The trap, of course, is that new writers try to do this on every character at the moment of their first appearance, and it doesn't work because the first appearance hasn't been earned yet. The Aragorn paragraph in Tolkien lands because the reader is, by that point, as scared as Frodo. If a character walks on stage in chapter one and you give them a full physical paragraph, the reader has no stakes yet, and the description is just upholstery. So the rule, I think, is something like: explicit description is allowed when the stakes of looking are themselves dramatic. Outside that narrow window, distribute the description, anchor every detail to action, and trust the reader to do the rest of the work.

Common questions about character description in fiction

How much physical description should I give a main character?

In most cases, two or three distinctive details across the first few chapters is enough for the reader to form a clear mental picture. The reader fills in the rest from inference. Trying to control every feature with explicit description tends to backfire, because dense physical inventories slow the prose and the reader stops absorbing detail somewhere around the third "and". The rule of thumb that works for me is one feature that signals something about the character's history or class, one feature that signals something about the character's choices (clothing, posture, habit), and after that, restraint.

Is it ever okay to describe a character using a mirror?

The mirror trick is widely mocked, but it can work if the act of looking in the mirror is itself dramatic, rather than a transparent excuse for the writer to list features. A character avoiding their own reflection after a trauma, or staring at it in a moment of recognition, gives the description a reason to exist. The mocked version is the one where a character looks in the mirror on page one, in their own bedroom, for no narrative reason, and provides the reader with their hair colour and eye colour. Avoid the second; the first is a legitimate craft move with a long history.

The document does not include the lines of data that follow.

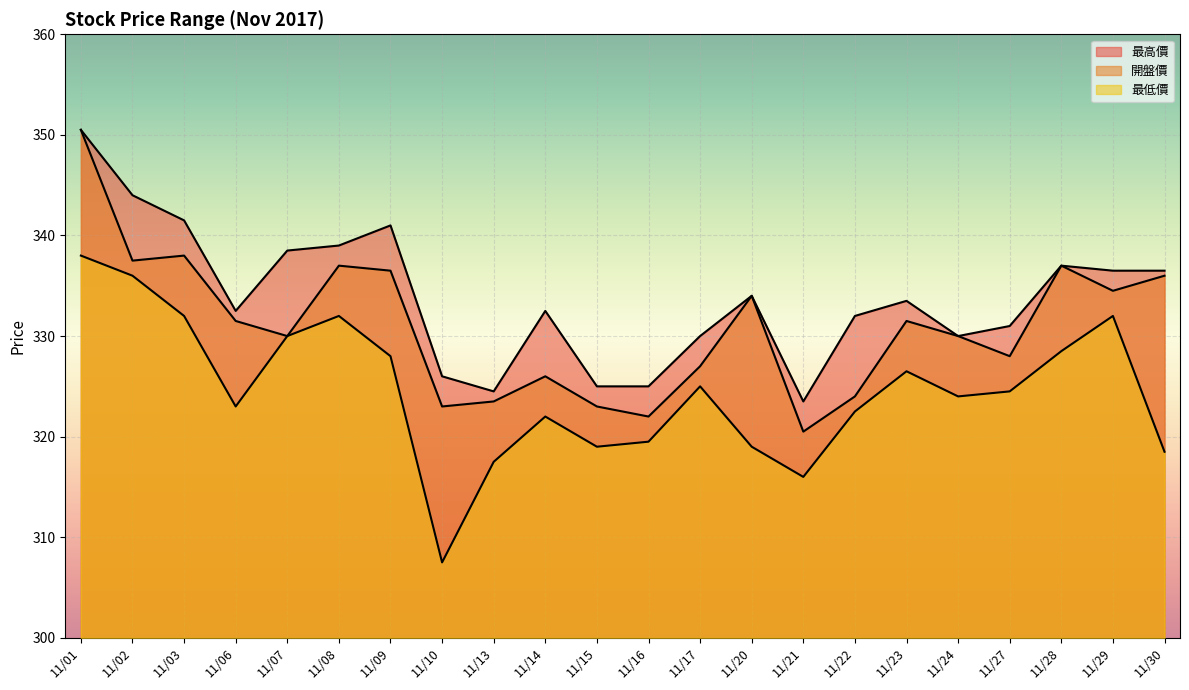

At which category does 開盤價 reach its first local valley?

11/02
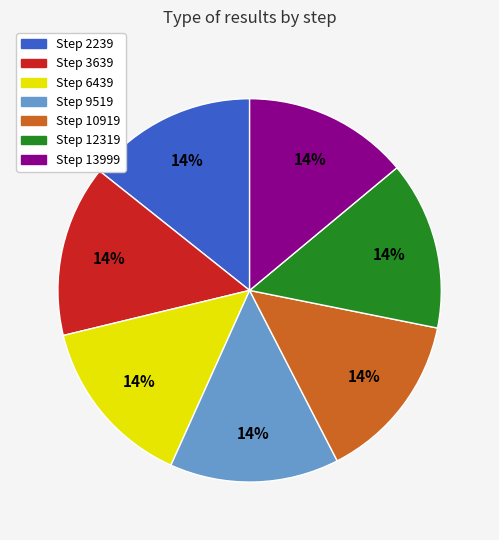

Count the number of slices in the pie.

7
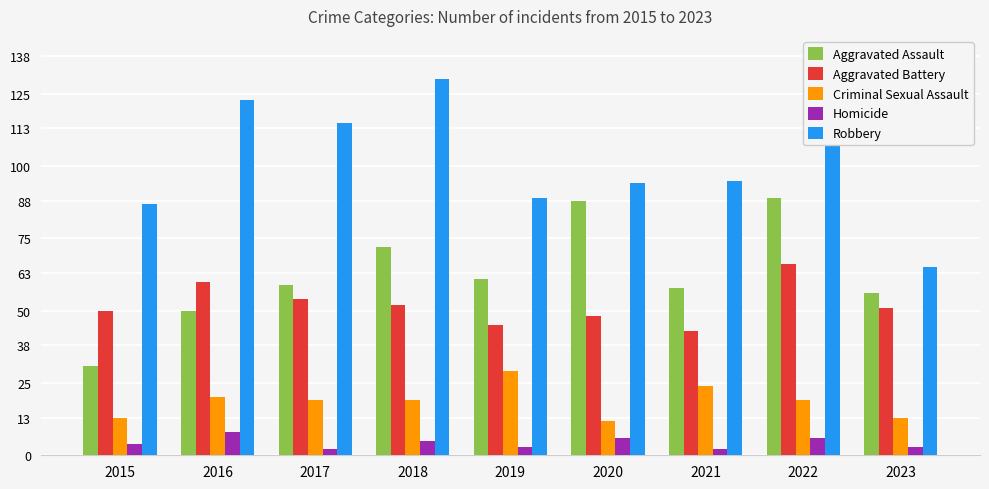

Which label corresponds to the largest value in the chart?

2018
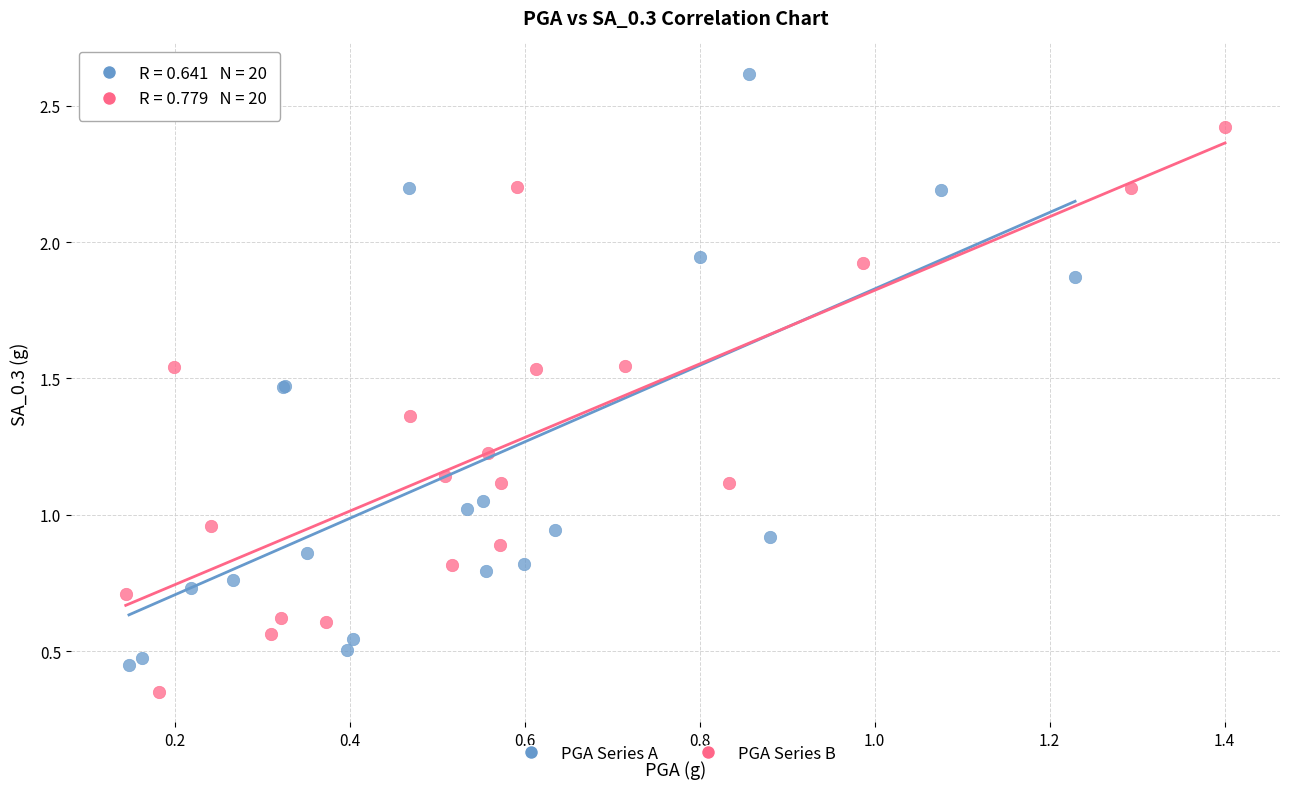

Which series has the widest spread of Y values?

PGA Series A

How do I describe characters without using lazy clichés like "chestnut hair" or "silver orbs"?

The fix is to anchor every physical detail to a specific action, gesture, or perception, rather than reaching for a colour adjective. Instead of "her chestnut hair fell over her shoulders," try a sentence that puts the hair in motion: she pulled it back when she was thinking, or it caught on a brooch when she turned. The colour itself rarely matters as much as you think it does. If you do need a colour, pick one concrete real-world referent, like "the colour of wet oak," and let the reader picture the rest.

How should I handle physical descriptions of a large cast of similar-looking characters?

Describe them in contrast rather than in isolation. Establish one or two shared features that mark the family, the house, or the regiment, and then describe each individual by how they depart from that shared pattern. The technique works as well in epic fantasy (Martin's house colours) as it does in literary fiction (the Karamazov brothers are described almost entirely by the ways they differ from each other). You give the reader less raw description, but the description they get is doing characterisation, not just identification.

What's the biggest mistake new writers make with character description?

The biggest one, I think, is describing a character at the moment of their first appearance, before the reader has any reason to care what the character looks like. The reader's brain only stores physical details that have been given some kind of emotional weight, and weight comes from stakes, relationships, and time on the page. Description that arrives in chapter one is like furniture in a house you haven't moved into yet, and most of it gets thrown out by the brain on the way to chapter three. Delay the description, attach it to action, and only spend a paragraph on it when the act of looking is itself part of the scene.